I have created a spider which checks for a particular movie booking site whether the film is opened for booking. It checks of every 10 seconds. But the problem I'm facing is, even when the booking is opened in the website, my code doesn't get the updated website, instead using the old scraped data.
for example:
I scraped the site and film 'A' is not opened for booking at 8AM. Booking for film 'A' is opened at 12PM, but the spider shows it's not opened for booking. To be noted, i'm using a indefinite while loop so I started running the program from 8AM and never stopped.
Code:
# -*- coding: utf-8 -*-
import scrapy
from scrapy.http import Request
import threading
import time
import datetime
import winsound
class NewFilmSpiderSpider(scrapy.Spider):
name = 'new_film_spider'
allowed_domains = ['www.spicinemas.in']
start_urls = ['https://www.spicinemas.in/coimbatore/now-showing']
def parse(self, response):
t = threading.Thread(self.getDetails(response))
t.start()
def getDetails(self, response):
while True:
records = response.xpath('//section[@class="main-section"]/section[2]/section[@class="movie__listing now-showing"]/ul/li/div/dl/dt/a/text()').extract()
if 'NGK' in str(records):
try:
print("Booking Opened",datetime.datetime.now())
winsound.PlaySound('alert.wav', winsound.SND_FILENAME)
except Exception:
print ("Error: unable to play sound")
else:
print("Booking Not Opened",datetime.datetime.now())
time.sleep(10)
If you run the code now, it says booking opened. but I need to get the webpage scraped at every while loop.

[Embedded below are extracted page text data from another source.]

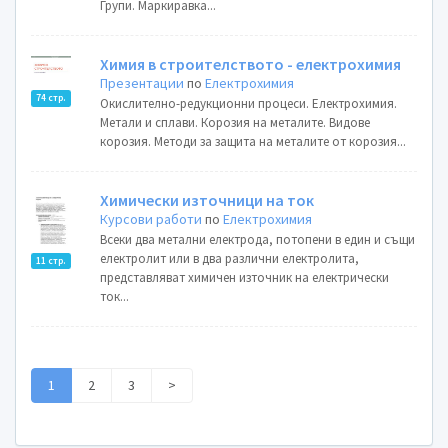
Групи. Маркиравка...
Химия в строителството - електрохимия
Презентации
по
Електрохимия
74 стр.
Окислително-редукционни процеси. Електрохимия.
Метали и сплави. Корозия на металите. Видове
корозия. Методи за защита на металите от корозия...
Химически източници на ток
Курсови работи
по
Електрохимия
Всеки два метални електрода, потопени в един и същи
електролит или в два различни електролита,
11 стр.
представляват химичен източник на електрически
ток...
1
2
3
>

How can I do that?
Update #1:
I'm getting these trace when running using the solution given below
File "C:\Users\ranji\Documents\Spiders\SpiCinemasSpider\spicinemas_spider\spiders\new_film_spider.py", line 34, in <module>
main()
File "C:\Users\ranji\Documents\Spiders\SpiCinemasSpider\spicinemas_spider\spiders\new_film_spider.py", line 30, in main
process.start()
File "C:\Users\ranji\AppData\Local\Programs\Python\Python37-32\lib\site-packages\scrapy\crawler.py", line 293, in start
reactor.run(installSignalHandlers=False) # blocking call
File "C:\Users\ranji\AppData\Local\Programs\Python\Python37-32\lib\site-packages\twisted\internet\base.py", line 1271, in run
self.startRunning(installSignalHandlers=installSignalHandlers)

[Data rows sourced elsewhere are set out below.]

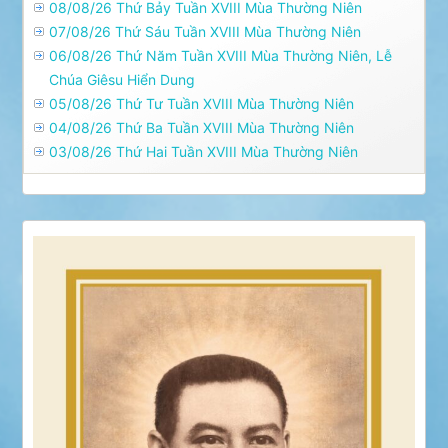
08/08/26 Thứ Bảy Tuần XVIII Mùa Thường Niên
07/08/26 Thứ Sáu Tuần XVIII Mùa Thường Niên
06/08/26 Thứ Năm Tuần XVIII Mùa Thường Niên, Lễ
Chúa Giêsu Hiển Dung
05/08/26 Thứ Tư Tuần XVIII Mùa Thường Niên
04/08/26 Thứ Ba Tuần XVIII Mùa Thường Niên
03/08/26 Thứ Hai Tuần XVIII Mùa Thường Niên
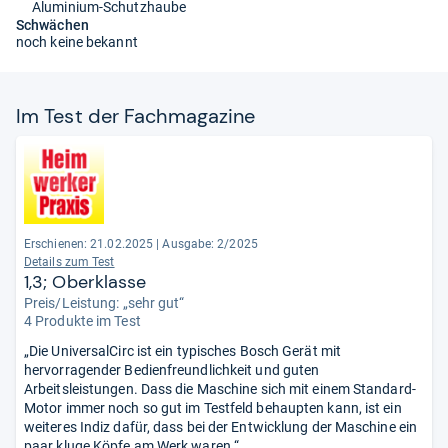
Aluminium-Schutzhaube
Schwächen
noch keine bekannt
Im Test der Fach­ma­ga­zine
Erschienen: 21.02.2025
|
Ausgabe: 2/2025
Details zum Test
1,3; Oberklasse
Preis/Leistung: „sehr gut“
4 Produkte im Test
„Die UniversalCirc ist ein typisches Bosch Gerät mit
hervorragender Bedienfreundlichkeit und guten
Arbeitsleistungen. Dass die Maschine sich mit einem Standard-
Motor immer noch so gut im Testfeld behaupten kann, ist ein
weiteres Indiz dafür, dass bei der Entwicklung der Maschine ein
paar kluge Köpfe am Werk waren.“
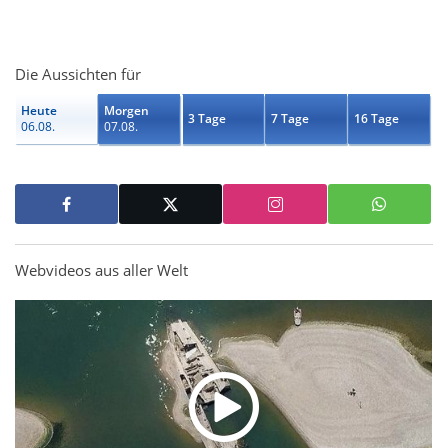
Die Aussichten für
Heute
Morgen
3 Tage
7 Tage
16 Tage
06.08.
07.08.
Webvideos aus aller Welt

File "C:\Users\ranji\AppData\Local\Programs\Python\Python37-32\lib\site-packages\twisted\internet\base.py", line 1251, in startRunning
ReactorBase.startRunning(self)
File "C:\Users\ranji\AppData\Local\Programs\Python\Python37-32\lib\site-packages\twisted\internet\base.py", line 754, in startRunning
raise error.ReactorNotRestartable()
twisted.internet.error.ReactorNotRestartable